#### Quoted passage

CBF field personnel Shane McNary began serving in 2013 as an advocate for religious freedom for people of all faiths, representing the Baptist World Alliance at the United Nations in Geneva and serving as the chair of the European Baptist Federation’s Freedom & Justice Commission.

“Whether that meant they had lived there for a period of time, or had done African Studies in school, something—I just was hoping for someone with an understanding of the area,” he added. “But then we got Sylvester, who is amazing and is actually from Kenya.”

Sylvester Ngonga is a native Kenyan studying for his Master of Divinity at Gardner-Webb University School of Divinity, and gave what McNary called a unique, empathetic, and first-hand perspective for the research he was doing.

“I have gained a lot of knowledge pertaining to religious literacy and human rights through this internship,” Ngonga said. “I hope that my research findings about the state of freedom of religion and belief in Nigeria and Kenya will contribute to human rights advocacy and the realization of freedom of religion or beliefs in these countries.”

In fact, Ngonga’s research on Nigeria and their freedom of religion or belief (referred to as FORB) will be shared with 21 Wilberforce to provide the initiative with background information and outreach advocacy efforts related to religious freedom on behalf of BWA.

“I intend to incorporate the experience, knowledge and skills gathered in this internship into my future professional development goals. As a budding missiologist, I am focused on global missions, and this position offered me the chance to research matters related to [that].”

Cayden Norman was another pleasant surprise for McNary. An International Studies student at the University of North Carolina Wilmington, she was looking for opportunities to further develop her research and writing skills. This internship would help fine-tune her experience on the political and legal aspects of her major—not to mention it was in a field she was eager to learn more about.

########
#### Information provided

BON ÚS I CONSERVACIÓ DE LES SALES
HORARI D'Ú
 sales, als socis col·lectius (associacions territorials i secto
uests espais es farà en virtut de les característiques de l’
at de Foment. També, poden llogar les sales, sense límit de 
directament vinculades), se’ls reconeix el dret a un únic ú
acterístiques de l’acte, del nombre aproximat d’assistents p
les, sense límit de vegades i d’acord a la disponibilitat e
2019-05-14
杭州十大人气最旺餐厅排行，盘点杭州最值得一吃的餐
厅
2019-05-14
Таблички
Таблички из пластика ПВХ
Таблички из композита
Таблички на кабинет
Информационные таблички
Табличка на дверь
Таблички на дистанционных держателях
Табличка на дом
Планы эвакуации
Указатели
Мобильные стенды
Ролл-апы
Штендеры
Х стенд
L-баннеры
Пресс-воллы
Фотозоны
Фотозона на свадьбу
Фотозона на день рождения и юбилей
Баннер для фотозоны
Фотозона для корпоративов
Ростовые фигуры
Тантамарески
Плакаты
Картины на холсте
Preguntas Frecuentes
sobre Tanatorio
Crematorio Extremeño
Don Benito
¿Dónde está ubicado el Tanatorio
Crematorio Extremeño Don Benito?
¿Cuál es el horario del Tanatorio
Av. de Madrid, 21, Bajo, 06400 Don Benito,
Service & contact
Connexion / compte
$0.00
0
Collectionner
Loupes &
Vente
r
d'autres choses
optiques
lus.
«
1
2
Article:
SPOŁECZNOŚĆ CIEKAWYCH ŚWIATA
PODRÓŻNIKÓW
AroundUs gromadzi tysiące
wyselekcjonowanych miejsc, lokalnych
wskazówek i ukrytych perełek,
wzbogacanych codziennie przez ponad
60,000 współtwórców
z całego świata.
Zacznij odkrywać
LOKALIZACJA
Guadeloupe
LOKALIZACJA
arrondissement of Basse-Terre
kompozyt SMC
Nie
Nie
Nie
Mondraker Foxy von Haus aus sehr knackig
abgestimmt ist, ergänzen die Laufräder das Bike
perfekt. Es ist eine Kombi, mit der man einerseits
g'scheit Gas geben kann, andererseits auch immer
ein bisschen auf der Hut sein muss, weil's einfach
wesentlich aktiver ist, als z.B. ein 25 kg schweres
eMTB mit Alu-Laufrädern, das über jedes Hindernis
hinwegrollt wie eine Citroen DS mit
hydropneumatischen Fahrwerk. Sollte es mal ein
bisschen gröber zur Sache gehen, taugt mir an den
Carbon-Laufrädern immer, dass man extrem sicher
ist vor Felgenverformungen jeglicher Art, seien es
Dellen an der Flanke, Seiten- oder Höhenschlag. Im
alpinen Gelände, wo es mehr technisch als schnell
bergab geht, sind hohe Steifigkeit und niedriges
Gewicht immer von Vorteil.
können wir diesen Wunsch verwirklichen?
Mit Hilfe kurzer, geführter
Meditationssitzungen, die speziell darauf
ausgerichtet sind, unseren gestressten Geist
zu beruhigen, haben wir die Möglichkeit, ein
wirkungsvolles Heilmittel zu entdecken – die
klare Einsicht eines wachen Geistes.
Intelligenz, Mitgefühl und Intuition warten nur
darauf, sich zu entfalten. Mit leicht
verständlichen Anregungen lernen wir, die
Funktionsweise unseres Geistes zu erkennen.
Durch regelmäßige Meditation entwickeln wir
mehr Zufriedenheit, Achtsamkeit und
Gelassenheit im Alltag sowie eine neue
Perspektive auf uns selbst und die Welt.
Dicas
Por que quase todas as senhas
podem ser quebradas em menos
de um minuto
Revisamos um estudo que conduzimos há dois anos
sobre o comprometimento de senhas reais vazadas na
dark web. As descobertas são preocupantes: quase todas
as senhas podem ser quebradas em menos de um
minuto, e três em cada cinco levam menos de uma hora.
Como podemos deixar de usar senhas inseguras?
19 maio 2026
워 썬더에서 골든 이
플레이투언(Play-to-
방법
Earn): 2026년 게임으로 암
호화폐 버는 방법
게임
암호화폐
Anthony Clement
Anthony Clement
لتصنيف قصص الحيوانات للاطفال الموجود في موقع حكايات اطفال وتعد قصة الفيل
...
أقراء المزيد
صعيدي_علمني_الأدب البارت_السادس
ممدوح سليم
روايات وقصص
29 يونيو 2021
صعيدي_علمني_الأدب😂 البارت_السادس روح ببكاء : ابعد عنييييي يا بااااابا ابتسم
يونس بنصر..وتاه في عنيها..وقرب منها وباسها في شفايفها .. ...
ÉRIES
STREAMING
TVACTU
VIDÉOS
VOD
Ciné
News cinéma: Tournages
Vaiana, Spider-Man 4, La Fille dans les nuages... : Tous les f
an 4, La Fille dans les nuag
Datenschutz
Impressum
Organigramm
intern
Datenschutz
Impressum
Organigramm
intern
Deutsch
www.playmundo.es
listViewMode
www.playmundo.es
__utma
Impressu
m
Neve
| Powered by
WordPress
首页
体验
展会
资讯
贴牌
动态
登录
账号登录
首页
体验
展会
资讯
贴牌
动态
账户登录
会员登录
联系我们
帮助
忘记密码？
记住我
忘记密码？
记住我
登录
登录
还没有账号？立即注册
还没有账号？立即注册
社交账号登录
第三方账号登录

########

[Required tasks]:
1. In the internship passage, at which school is Sylvester Ngonga studying for his Master of Divinity?
2. Transcribe the internship passage word for word, starting at "CBF field personnel" and ending at "Freedom & Justice Commission.".

[Exercise responses]:
1. He is studying at Gardner-Webb University School of Divinity.

2.
CBF field personnel Shane McNary began serving in 2013 as an advocate for religious freedom for people of all faiths, representing the Baptist World Alliance at the United Nations in Geneva and serving as the chair of the European Baptist Federation’s Freedom & Justice Commission.